Task description » Pull every line that holds the word "Toronto" from the entries.

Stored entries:

──────

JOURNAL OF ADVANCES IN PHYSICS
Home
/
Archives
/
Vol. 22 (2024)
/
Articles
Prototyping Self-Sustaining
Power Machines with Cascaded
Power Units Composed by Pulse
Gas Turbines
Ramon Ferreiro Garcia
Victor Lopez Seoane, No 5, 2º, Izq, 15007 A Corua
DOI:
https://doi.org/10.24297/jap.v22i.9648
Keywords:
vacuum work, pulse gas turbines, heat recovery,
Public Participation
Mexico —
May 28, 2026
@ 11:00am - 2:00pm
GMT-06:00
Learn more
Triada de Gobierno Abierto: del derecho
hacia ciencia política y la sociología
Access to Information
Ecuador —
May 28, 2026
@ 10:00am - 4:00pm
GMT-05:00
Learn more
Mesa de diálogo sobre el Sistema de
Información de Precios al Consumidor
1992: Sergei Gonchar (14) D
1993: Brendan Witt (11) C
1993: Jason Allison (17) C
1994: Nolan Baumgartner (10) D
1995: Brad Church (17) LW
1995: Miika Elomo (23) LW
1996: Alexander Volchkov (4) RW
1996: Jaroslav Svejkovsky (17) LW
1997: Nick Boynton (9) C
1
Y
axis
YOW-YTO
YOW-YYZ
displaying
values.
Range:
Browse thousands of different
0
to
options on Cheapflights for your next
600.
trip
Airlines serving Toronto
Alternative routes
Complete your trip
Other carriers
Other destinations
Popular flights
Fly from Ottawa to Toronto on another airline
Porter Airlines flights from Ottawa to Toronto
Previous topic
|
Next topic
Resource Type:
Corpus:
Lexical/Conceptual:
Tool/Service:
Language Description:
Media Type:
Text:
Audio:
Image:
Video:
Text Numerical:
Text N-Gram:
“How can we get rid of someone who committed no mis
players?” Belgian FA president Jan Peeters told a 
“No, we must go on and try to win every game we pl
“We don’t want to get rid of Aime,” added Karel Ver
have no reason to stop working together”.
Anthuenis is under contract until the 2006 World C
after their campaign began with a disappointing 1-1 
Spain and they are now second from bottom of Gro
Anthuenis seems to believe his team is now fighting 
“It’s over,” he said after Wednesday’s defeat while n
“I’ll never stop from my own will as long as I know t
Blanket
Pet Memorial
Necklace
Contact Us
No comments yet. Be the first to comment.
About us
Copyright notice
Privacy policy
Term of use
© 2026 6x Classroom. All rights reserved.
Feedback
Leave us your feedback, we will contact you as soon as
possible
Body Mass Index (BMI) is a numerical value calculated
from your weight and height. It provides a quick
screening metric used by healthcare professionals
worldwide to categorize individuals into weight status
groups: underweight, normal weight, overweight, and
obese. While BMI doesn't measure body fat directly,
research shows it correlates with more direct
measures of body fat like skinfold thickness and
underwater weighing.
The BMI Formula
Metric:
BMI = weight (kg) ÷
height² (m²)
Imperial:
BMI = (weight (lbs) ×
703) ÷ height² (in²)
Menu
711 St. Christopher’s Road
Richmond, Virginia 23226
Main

──────

Result of the exercise »
Airlines serving Toronto
Fly from Ottawa to Toronto on another airline
Porter Airlines flights from Ottawa to Toronto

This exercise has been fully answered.